◆ EXPLORE THE MATERIAL:
1 > Answer these questions about the family motorhomers thread, labeling each answer with its letter.
(a) How old is the daughter of the poster who started the thread?
(b) For which two attractions does Tinyk's family hold yearly passes?
(c) What do Snelly and Sal own instead of a motorhome?
2 > Summarize the family motorhomers thread in two sentences.

─── QUOTED PASSAGE

# Any family motorhomers out there?



## 127512 (Aug 31, 2009)

Hello,

We are looking to get in touch with any other people who fancy meeting up for some trips in the autumn. Its just the two of us and our daughter (8), so anyone similar please get in touch ...


----------



## geraldandannie (Jun 4, 2006)

Hi Mark

Whereabouts in the world are you? You can fill in your location in your forum profile. This might help people who would want to meet up.

You should probably think of subscribing: >> click to see advantages of subscribing <<

>> how to subscribe <<

Gerald


----------



## Jezport (Jun 19, 2008)

We are a family of 4, with Lewis age 10 and Hannah 13. What age is your daughter? What is your location?


----------



## Tinyk (Mar 18, 2009)

Family of 3 with Daughter aged 9

Get away to quite a few shows and during the holidays can normally be found around Chertsey using our yearly passes for legoland and Chessington.

Kayleigh loves meeting new friends at shows if your going to Shepton in a fortnights time.

Kevin


----------



## schnauzer1 (Sep 27, 2009)

Could this be of interest to familes? Family Motorhomers Club


----------



## dpal3 (Jun 29, 2009)

Hi Mark we are also in West Susses and go away quite often with our 9 year old Grand Doughter 
often to the new forest


----------



## tonka (Apr 24, 2006)

schnauzer1 said:


> Could this be of interest to familes? Family Motorhomers Club


Is that right. ?? It only has 2 members ???
This a new thing..

Personally we go to MCC rallies, great for the grandkids.


----------



## schnauzer1 (Sep 27, 2009)

Guess eveyone has to start somewhere


----------



## Jezport (Jun 19, 2008)

I have signed up, but I sign up to anything :roll:


----------



## p1nkie (Oct 5, 2009)

We're a family of 3. Our daughter will be 4 this Sep. We've just spent the weekend at Littlehampton CC site visiting Arundel

Guy


----------



## mandyandandy (Oct 1, 2006)

We are also a family of 3 with 10 year old daughter. 

We do the C&CC rallies alot and many of them have families also involved. 

We are going with S. Lincs da this weekend sounds an excellent weekend for children and many of their members have children under 12. 

Not signed up yet but will, forgot all about it. 

Mandy


----------



## mandyandandy (Oct 1, 2006)

We are also a family of 3 with 10 year old daughter. 

We do the C&CC rallies alot and many of them have families also involved. 

We are going with S. Lincs da this weekend sounds an excellent weekend for children and many of their members have children under 12. 

Not signed up yet but will, forgot all about it. 

Mandy

Just signed up, blimey could hear the echo in there it was so empty, come on you lot, sign up it could be useful one day.


----------



## Snelly (Aug 20, 2005)

Me and Sal have 6 kids ranging from 18 years to 5 months old :lol:

Although motorhomers at heart, we can't afford one (big enough), so have a big caravan instead. If were allowed, we are always willing to attend meets, especially family orientated ones.


----------



## artona (Jan 19, 2006)

we have a little girl, although she only 5. There are normally other families on MHF rallies and meets so your daughter will more than often have company.

What I do like about them though is the children are well behaved and play quietly. I would hate attending a rally for a much needed break and have un-controlled children kicking balls etc at the side of vans etc and shouting and screaming and arguing. 

If you have spent any time in Spain you will have noticed that families go out as a family and everyone joins in but the children are as well behaved as the adults. Thats how I have found MHf rallies.

stew


----------

──────
─── DATASET ENTRIES

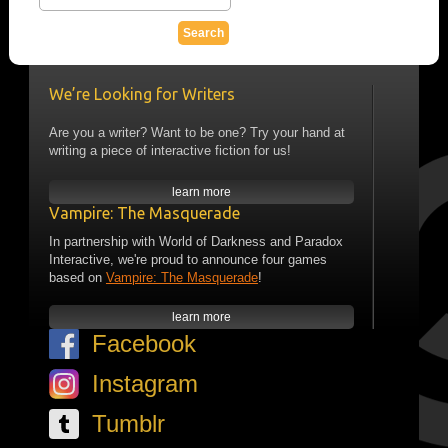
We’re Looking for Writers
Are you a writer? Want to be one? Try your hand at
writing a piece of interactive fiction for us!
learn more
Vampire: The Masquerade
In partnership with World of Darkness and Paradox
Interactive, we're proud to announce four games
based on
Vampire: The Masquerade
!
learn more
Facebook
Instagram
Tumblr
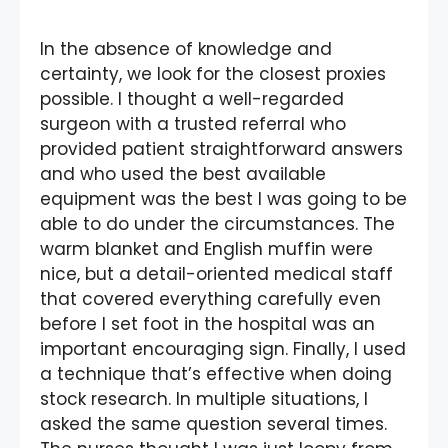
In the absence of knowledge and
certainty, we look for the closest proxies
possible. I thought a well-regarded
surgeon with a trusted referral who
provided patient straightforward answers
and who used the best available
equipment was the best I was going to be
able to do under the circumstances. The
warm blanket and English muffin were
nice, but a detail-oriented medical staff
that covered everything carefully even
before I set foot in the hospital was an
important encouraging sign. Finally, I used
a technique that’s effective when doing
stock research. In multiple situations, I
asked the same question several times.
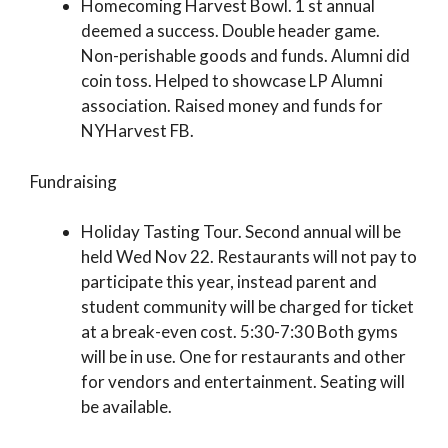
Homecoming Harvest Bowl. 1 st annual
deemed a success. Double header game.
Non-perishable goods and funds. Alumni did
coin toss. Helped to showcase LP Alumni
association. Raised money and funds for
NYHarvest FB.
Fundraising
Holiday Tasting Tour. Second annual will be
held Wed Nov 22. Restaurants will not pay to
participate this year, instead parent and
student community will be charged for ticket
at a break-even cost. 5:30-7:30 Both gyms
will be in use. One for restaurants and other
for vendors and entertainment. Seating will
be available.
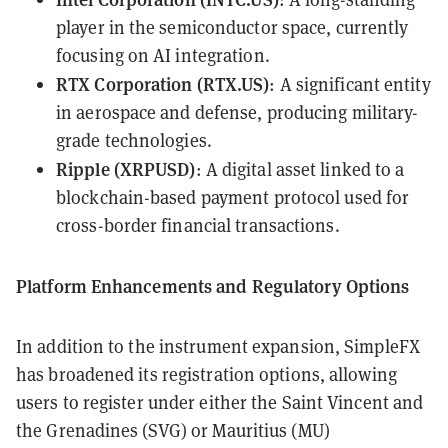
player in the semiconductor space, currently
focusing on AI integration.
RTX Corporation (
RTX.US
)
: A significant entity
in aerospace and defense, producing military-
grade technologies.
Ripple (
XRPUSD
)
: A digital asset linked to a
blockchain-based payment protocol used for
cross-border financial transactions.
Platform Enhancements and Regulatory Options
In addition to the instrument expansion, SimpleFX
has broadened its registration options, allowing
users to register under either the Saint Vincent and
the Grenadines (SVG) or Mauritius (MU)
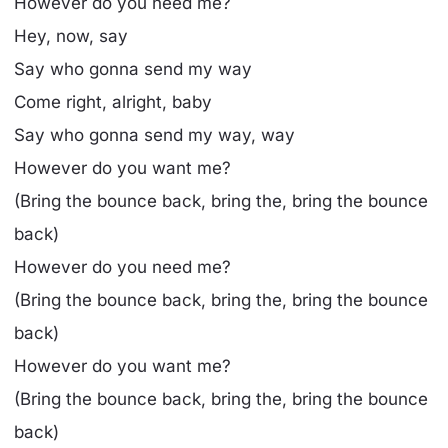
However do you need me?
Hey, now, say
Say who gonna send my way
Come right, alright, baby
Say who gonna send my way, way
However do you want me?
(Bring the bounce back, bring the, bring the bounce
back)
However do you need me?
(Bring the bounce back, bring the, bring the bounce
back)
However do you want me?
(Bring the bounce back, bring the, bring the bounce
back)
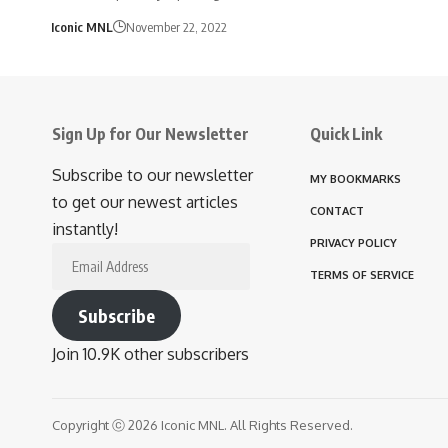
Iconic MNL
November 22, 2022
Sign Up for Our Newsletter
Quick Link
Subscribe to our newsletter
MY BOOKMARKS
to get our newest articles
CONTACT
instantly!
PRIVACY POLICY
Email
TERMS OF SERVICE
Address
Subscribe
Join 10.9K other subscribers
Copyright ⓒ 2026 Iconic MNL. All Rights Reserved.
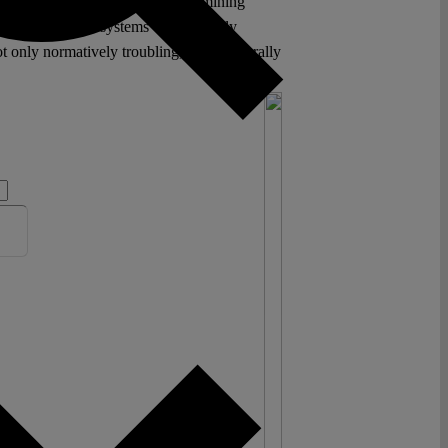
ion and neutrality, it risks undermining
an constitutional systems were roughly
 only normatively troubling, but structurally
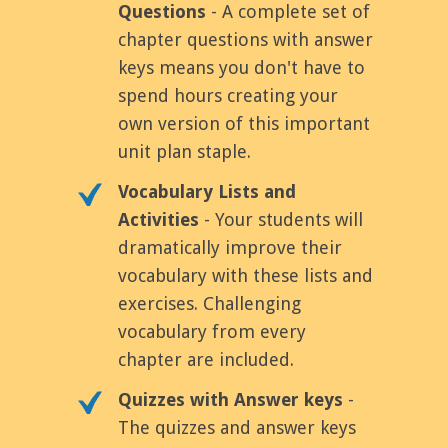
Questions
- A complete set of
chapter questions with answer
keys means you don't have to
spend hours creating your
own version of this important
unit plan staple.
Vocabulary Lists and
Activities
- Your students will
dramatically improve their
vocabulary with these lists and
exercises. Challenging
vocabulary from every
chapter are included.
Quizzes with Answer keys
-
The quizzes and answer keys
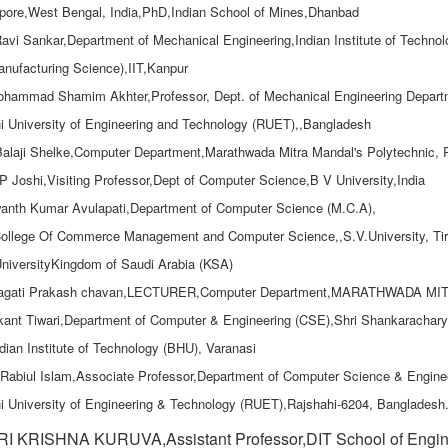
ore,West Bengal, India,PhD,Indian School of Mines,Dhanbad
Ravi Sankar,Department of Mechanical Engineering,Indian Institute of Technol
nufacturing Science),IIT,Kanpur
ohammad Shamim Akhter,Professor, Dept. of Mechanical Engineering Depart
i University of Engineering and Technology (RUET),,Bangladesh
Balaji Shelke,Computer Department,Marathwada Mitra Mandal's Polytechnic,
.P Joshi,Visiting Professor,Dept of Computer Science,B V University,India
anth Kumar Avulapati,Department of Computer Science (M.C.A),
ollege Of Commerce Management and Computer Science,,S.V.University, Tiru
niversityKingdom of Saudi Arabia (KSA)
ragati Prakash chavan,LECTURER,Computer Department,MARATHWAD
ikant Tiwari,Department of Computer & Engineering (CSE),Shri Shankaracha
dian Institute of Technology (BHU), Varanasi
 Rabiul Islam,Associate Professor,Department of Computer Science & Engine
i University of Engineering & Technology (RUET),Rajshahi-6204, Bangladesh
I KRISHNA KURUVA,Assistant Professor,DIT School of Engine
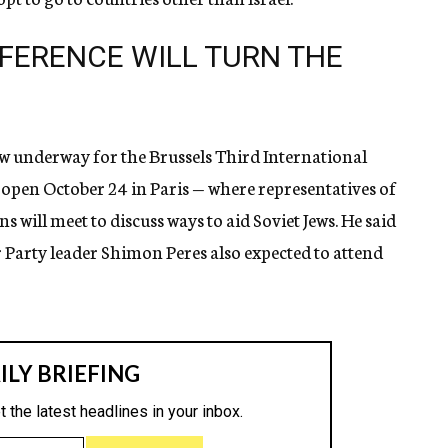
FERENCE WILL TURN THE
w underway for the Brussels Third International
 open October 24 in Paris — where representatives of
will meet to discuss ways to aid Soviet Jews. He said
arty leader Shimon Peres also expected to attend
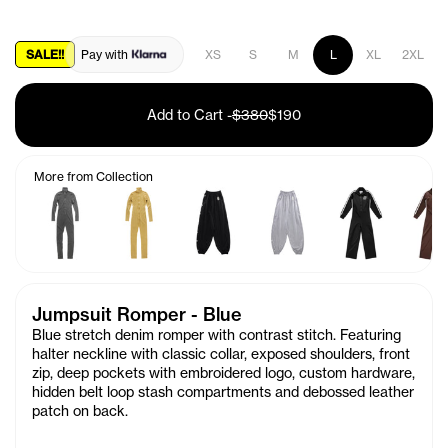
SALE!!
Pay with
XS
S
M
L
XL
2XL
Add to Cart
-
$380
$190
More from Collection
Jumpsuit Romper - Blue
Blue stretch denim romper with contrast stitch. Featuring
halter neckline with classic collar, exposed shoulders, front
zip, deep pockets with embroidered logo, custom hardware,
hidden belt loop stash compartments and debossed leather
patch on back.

──────
─── DATASET ENTRIES

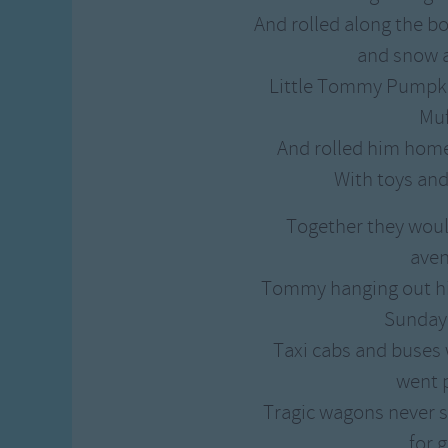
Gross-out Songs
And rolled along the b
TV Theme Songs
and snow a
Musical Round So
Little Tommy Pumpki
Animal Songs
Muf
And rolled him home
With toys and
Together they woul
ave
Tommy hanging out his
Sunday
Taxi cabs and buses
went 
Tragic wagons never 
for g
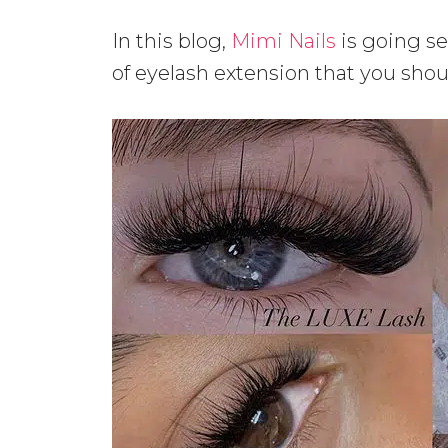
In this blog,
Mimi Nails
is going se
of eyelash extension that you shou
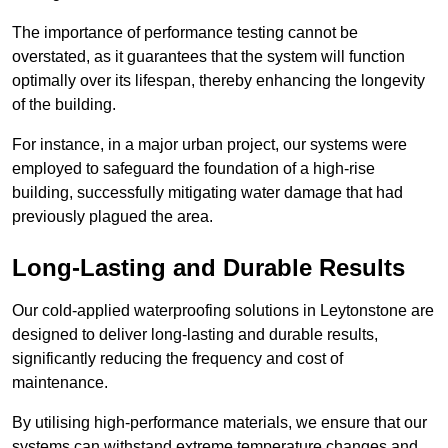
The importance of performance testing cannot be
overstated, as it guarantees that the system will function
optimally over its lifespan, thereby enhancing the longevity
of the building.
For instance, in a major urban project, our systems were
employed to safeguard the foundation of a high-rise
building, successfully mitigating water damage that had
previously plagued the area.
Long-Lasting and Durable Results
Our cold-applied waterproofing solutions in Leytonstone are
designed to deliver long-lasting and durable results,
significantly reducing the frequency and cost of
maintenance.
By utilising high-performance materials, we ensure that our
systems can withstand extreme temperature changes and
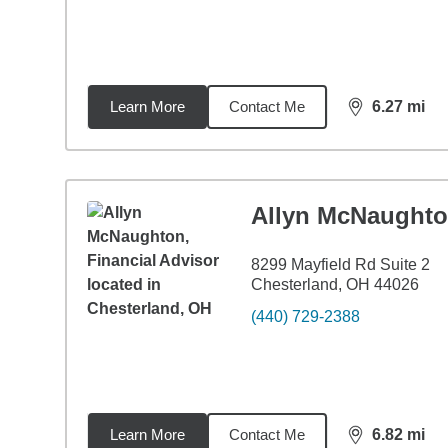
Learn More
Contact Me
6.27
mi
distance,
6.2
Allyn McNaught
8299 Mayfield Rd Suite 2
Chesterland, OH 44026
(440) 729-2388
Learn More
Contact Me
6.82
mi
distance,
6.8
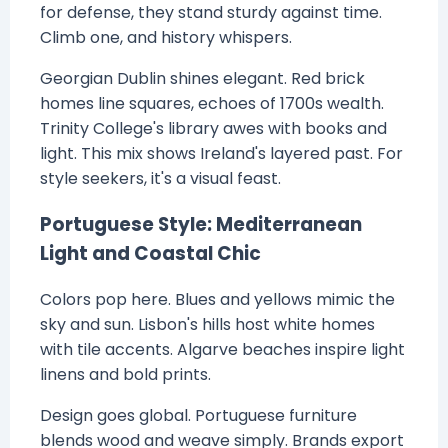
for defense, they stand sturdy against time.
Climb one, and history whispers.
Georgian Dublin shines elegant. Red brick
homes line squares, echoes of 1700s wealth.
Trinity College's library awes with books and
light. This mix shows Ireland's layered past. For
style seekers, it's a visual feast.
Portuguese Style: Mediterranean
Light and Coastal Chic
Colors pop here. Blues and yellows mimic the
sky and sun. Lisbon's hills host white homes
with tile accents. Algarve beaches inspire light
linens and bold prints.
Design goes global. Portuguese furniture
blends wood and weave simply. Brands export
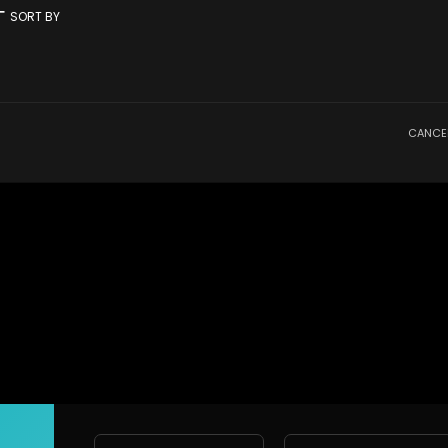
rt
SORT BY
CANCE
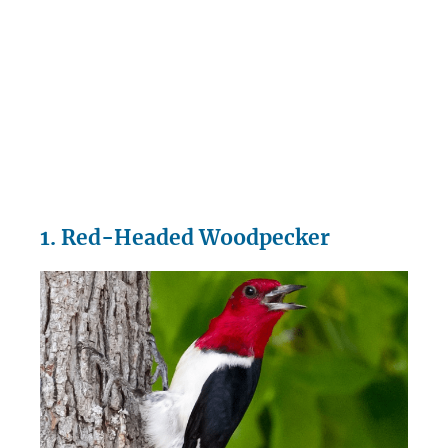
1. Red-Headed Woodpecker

──────

◆ SOLVED PROBLEMS:
1 >
(a) 8
(b) Legoland and Chessington
(c) A big caravan

2 > A family of three with an 8-year-old daughter asks to meet other families for autumn trips, and several replies describe their own families and outings, including shows, the New Forest and Littlehampton. One poster suggests a Family Motorhomers Club, which another notes has only two members, while others say MCC, C&CC and MHF rallies are good for children.